Chronique

MATT SONIC AND THE HIGH TIMES - THIS LOVE ELECTRIC / Cherry Rock 2011

C’est après leur découverte sur scène (en ouverture de My Dynamite) que je me penche sur ce combo australien mené par Matt Sonic. Pour ce second album, Matt Sonic parle de sa rupture avec sa petite amie Esther Louise (Ezy Lou) et divise cet album en deux parties se nommant respectivement Heartache et Redemption.

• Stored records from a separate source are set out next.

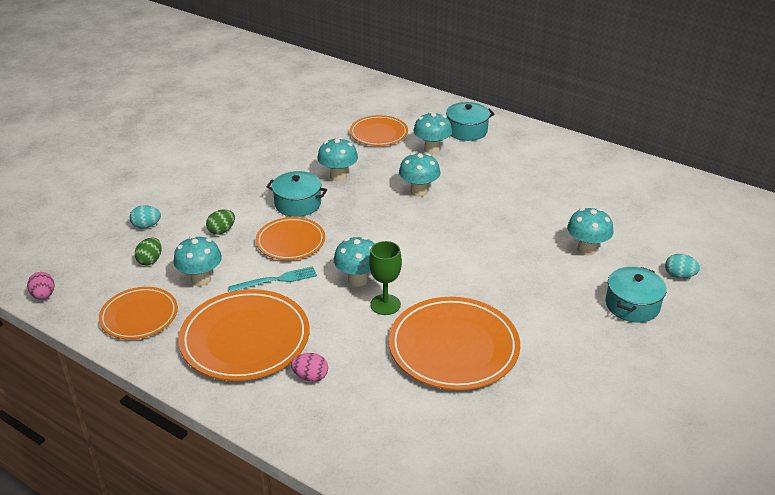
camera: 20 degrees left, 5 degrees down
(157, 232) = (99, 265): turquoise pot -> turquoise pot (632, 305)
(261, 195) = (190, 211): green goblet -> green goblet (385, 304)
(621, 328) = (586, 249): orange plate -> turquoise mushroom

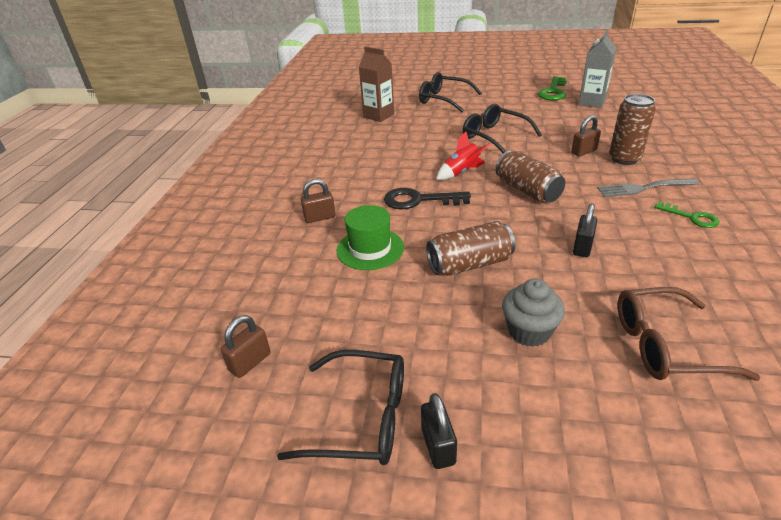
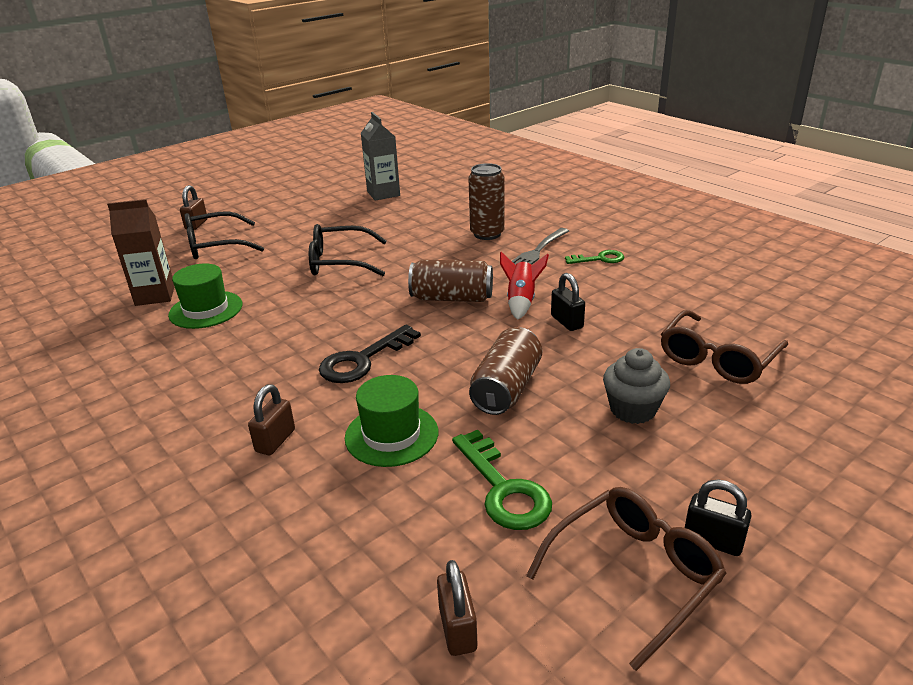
camera: 50 degrees left, 5 degrees down
(362, 418) = (634, 574): black glasses -> brown glasses
(389, 134) = (206, 310): none -> green hat
(461, 172) = (362, 311): red rocket -> red rocket (521, 301)
(553, 92) = (330, 196): green key -> green key (503, 489)
(583, 152) = (445, 241): brown padlock -> brown padlock (196, 224)

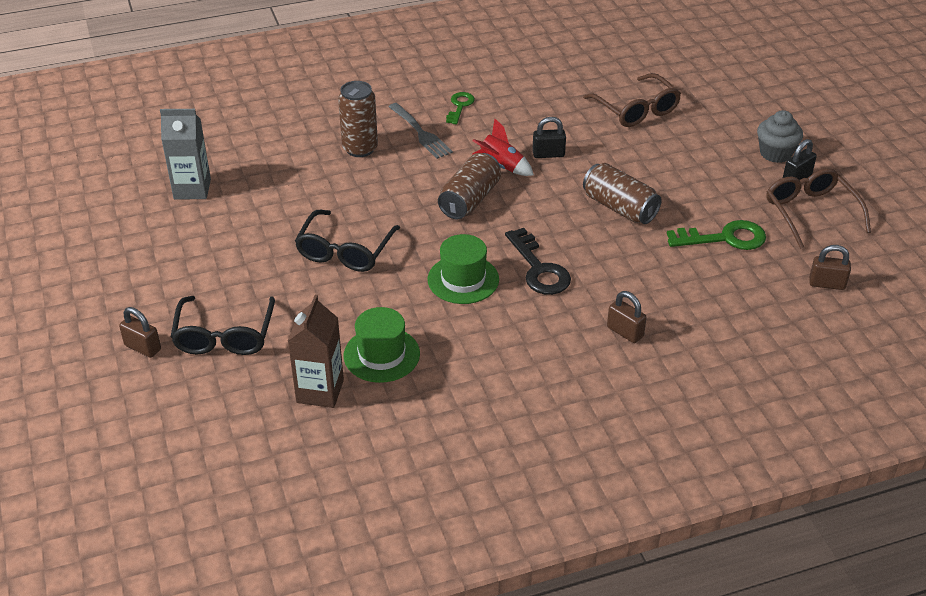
camera: 70 degrees left, 10 degrees up
(391, 435) = (646, 273): green hat -> green hat (463, 279)
(632, 409) = (672, 163): grey cupcake -> grey cupcake (775, 153)

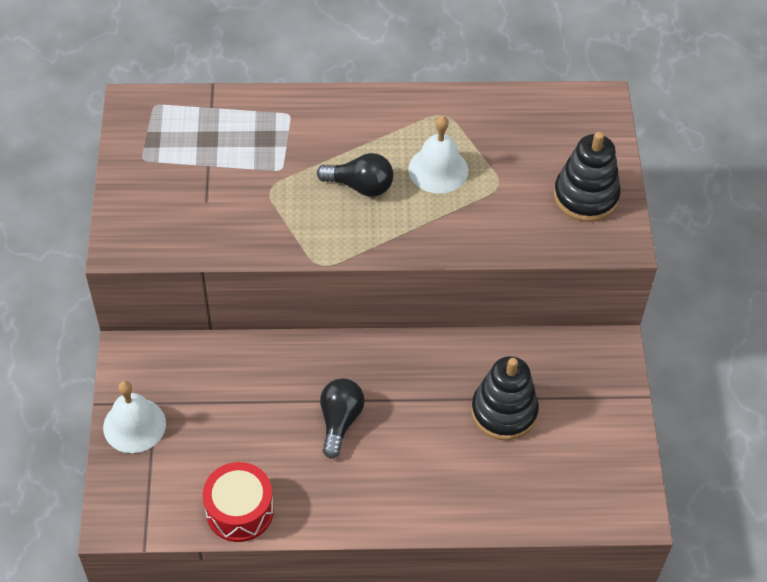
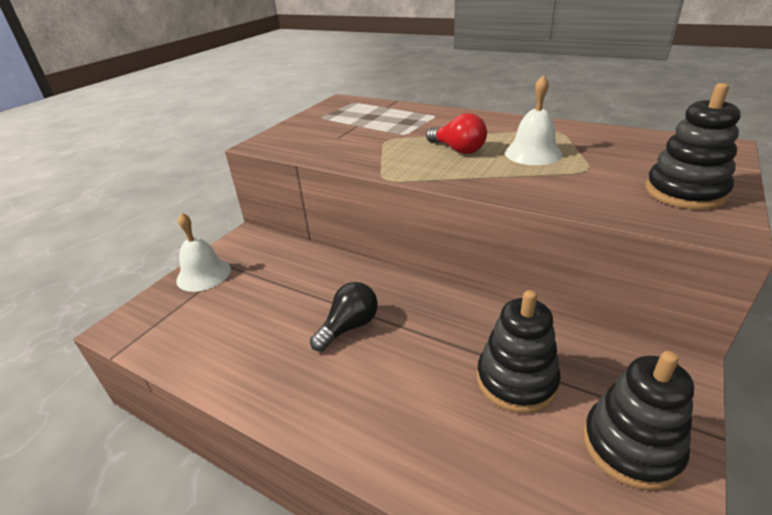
camera: 35 degrees right, 20 degrees down
(239, 510) = (206, 360): red drum -> none
(360, 186) = (458, 150): black light bulb -> red light bulb
(597, 429) = (631, 446): none -> black stacking toy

La première partie « Side A – Heartache » parle directement de la perte de son amour. On pourrait croire à un moment de déprime totale et une musique molle, mais ça serait bien se tromper. Dès le premier titre « Dirty Slowe Moon » c’est un bon riff qui se met en place et c’est partit pour du rock psychédélique très inspiré 70’s. Ca fait planer, vibrer et on entre aisément dans cet univers musical. Un premier titre surprenant de part son son vintage mais aussi de par sa fraîcheur. Le second titre vient mettre une belle claque. En effet « Ezy Lou » arrive en trombe telle une furie et ne nous qu’une seule envie : headbanguer encore et encore sur ce rythme endiablé. « Sunqueen of hearts » arrive avec élégance, pour un rock psyché mélodique prenant qui, accompagné d’une bonne ‘cigarette’ vous fera bien planer. L’ambiance se calme avec « Naked in the sun ». un morceau acoustique reposant, presque façon western. Pour terminer cette première partie, on a droit à « Tales of fortune Part 2 ». Une introduction douce comme une sorte de complainte, un break, puis on entre dans un mid tempo psychédélique et porteur.

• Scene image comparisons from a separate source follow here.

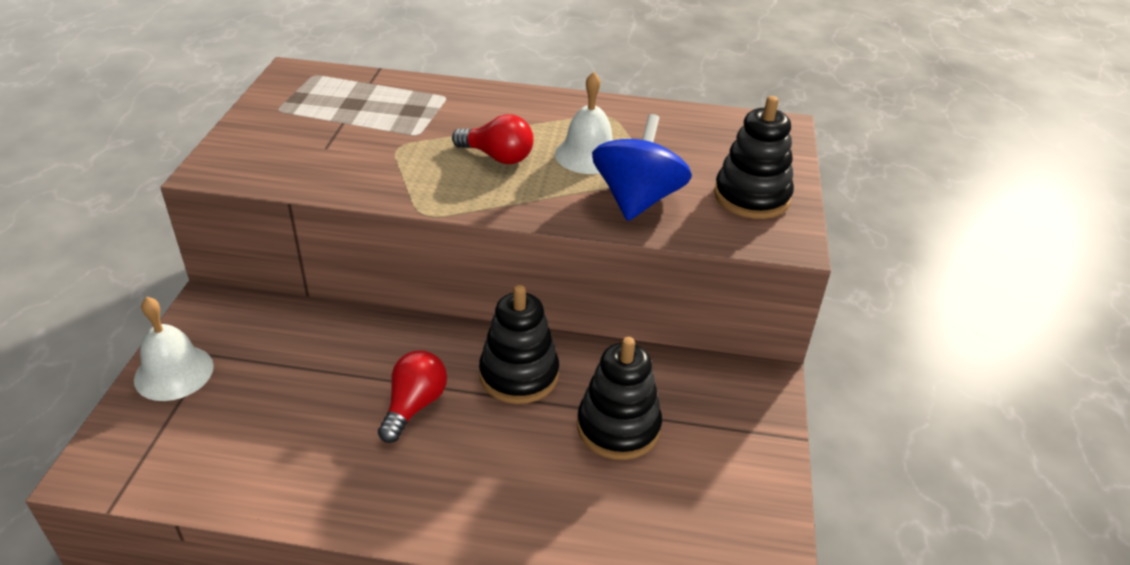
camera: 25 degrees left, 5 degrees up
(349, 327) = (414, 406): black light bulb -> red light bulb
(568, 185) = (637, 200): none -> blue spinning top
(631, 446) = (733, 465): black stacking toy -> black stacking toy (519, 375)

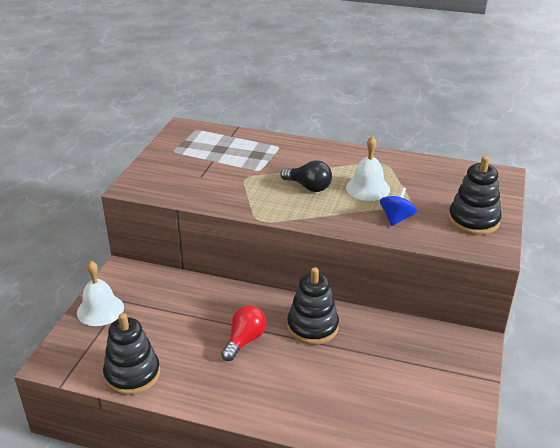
camera: 10 degrees right, 5 degrees down
(497, 157) = (308, 187): red light bulb -> black light bulb
(618, 427) = (373, 364): black stacking toy -> black stacking toy (132, 374)
(637, 200) = (396, 218): blue spinning top -> blue spinning top, size x0.58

Au tour maintenant de la seconde partie du disque « Side B – Redemption » où Matt essaye de trouver des solutions pour sortir de cette peine qu’il a dans le cœur. Quoi de mieux pour débuter cette seconde partie que d’avoir le titre éponyme « This love electric ». Du bon rock sec et efficace, avec une guitare vibrante et une basse claquante. Et autant vous dire que ce titre envoie bien sur scène aussi ! On continue dans ce côté psychédélique avec « Beast/Revelator », vraiment fait en slow motion histoire d’accentuer cette sensation de planer et de rêver. « Love is a preacher » continue dans cette voix, mais reste peut être un trop calme à mon goût, voire trop barrée (ou alors faut que je fume/boive plus). On revient dans du gros rock claquant avec « The tempest ». C’est repartit pour de la bonne guitare au son saturé voir un peu crade qui donne tout le charme à ce style musical. Un bon final pour cet album.

Conclusion : pour une découverte, c’est une bonne découverte. Cet album se laisse écouter aisément et fait bien plaisir. En espérant pouvoir voir le groupe percer et jouer de par chez nous. A découvrir.